Instructions to follow: When you write out the entries, keep every line exactly as it appears.

The data:

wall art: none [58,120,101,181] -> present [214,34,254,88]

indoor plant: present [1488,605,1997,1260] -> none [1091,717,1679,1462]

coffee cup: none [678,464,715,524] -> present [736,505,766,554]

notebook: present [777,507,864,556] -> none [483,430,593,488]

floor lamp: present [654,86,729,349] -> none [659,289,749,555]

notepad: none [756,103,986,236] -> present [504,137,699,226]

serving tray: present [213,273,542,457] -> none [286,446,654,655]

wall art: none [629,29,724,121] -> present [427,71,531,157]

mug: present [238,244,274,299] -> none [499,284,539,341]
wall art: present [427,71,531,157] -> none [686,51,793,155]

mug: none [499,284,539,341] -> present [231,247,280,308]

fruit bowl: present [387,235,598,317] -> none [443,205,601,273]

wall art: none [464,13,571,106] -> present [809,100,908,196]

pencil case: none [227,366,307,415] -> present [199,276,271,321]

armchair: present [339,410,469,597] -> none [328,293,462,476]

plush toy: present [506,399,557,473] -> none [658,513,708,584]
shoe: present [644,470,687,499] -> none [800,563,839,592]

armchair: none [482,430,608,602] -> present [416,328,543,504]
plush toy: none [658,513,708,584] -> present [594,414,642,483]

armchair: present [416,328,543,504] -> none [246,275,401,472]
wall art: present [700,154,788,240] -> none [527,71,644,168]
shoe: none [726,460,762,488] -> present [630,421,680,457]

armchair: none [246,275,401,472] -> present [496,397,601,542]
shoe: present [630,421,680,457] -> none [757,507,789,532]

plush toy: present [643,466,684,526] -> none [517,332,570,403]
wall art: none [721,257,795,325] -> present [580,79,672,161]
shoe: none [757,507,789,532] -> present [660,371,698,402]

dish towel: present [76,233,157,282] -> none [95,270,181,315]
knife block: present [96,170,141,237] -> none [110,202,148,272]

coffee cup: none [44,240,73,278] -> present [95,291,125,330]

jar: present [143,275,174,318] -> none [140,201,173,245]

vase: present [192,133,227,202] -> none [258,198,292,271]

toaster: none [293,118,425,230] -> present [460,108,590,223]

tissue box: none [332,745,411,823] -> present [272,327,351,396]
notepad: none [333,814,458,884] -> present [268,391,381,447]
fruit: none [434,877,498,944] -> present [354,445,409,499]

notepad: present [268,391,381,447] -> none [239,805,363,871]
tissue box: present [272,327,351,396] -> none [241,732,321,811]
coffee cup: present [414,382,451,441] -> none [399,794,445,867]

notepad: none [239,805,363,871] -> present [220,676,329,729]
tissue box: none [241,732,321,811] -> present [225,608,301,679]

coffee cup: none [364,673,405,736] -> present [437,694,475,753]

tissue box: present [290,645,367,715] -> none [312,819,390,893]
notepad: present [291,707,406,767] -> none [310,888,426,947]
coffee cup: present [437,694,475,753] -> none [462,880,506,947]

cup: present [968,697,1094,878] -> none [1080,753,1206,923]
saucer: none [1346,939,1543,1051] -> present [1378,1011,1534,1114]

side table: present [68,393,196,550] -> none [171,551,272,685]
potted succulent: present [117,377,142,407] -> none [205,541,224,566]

Solution:
wall art: none [58,120,101,181] -> present [214,34,254,88]

indoor plant: present [1488,605,1997,1260] -> none [1091,717,1679,1462]

coffee cup: none [678,464,715,524] -> present [736,505,766,554]

notebook: present [777,507,864,556] -> none [483,430,593,488]

floor lamp: present [654,86,729,349] -> none [659,289,749,555]

notepad: none [756,103,986,236] -> present [504,137,699,226]

serving tray: present [213,273,542,457] -> none [286,446,654,655]

wall art: none [629,29,724,121] -> present [427,71,531,157]

mug: present [238,244,274,299] -> none [499,284,539,341]
wall art: present [427,71,531,157] -> none [686,51,793,155]

mug: none [499,284,539,341] -> present [231,247,280,308]

fruit bowl: present [387,235,598,317] -> none [443,205,601,273]

wall art: none [464,13,571,106] -> present [809,100,908,196]

pencil case: none [227,366,307,415] -> present [199,276,271,321]

armchair: present [339,410,469,597] -> none [328,293,462,476]

plush toy: present [506,399,557,473] -> none [658,513,708,584]
shoe: present [644,470,687,499] -> none [800,563,839,592]

armchair: none [482,430,608,602] -> present [416,328,543,504]
plush toy: none [658,513,708,584] -> present [594,414,642,483]

armchair: present [416,328,543,504] -> none [246,275,401,472]
wall art: present [700,154,788,240] -> none [527,71,644,168]
shoe: none [726,460,762,488] -> present [630,421,680,457]

armchair: none [246,275,401,472] -> present [496,397,601,542]
shoe: present [630,421,680,457] -> none [757,507,789,532]

plush toy: present [643,466,684,526] -> none [517,332,570,403]
wall art: none [721,257,795,325] -> present [580,79,672,161]
shoe: none [757,507,789,532] -> present [660,371,698,402]

dish towel: present [76,233,157,282] -> none [95,270,181,315]
knife block: present [96,170,141,237] -> none [110,202,148,272]

coffee cup: none [44,240,73,278] -> present [95,291,125,330]

jar: present [143,275,174,318] -> none [140,201,173,245]

vase: present [192,133,227,202] -> none [258,198,292,271]

toaster: none [293,118,425,230] -> present [460,108,590,223]

tissue box: none [332,745,411,823] -> present [272,327,351,396]
notepad: none [333,814,458,884] -> present [268,391,381,447]
fruit: none [434,877,498,944] -> present [354,445,409,499]

notepad: present [268,391,381,447] -> none [239,805,363,871]
tissue box: present [272,327,351,396] -> none [241,732,321,811]
coffee cup: present [414,382,451,441] -> none [399,794,445,867]

notepad: none [239,805,363,871] -> present [220,676,329,729]
tissue box: none [241,732,321,811] -> present [225,608,301,679]

coffee cup: none [364,673,405,736] -> present [437,694,475,753]

tissue box: present [290,645,367,715] -> none [312,819,390,893]
notepad: present [291,707,406,767] -> none [310,888,426,947]
coffee cup: present [437,694,475,753] -> none [462,880,506,947]

cup: present [968,697,1094,878] -> none [1080,753,1206,923]
saucer: none [1346,939,1543,1051] -> present [1378,1011,1534,1114]

side table: present [68,393,196,550] -> none [171,551,272,685]
potted succulent: present [117,377,142,407] -> none [205,541,224,566]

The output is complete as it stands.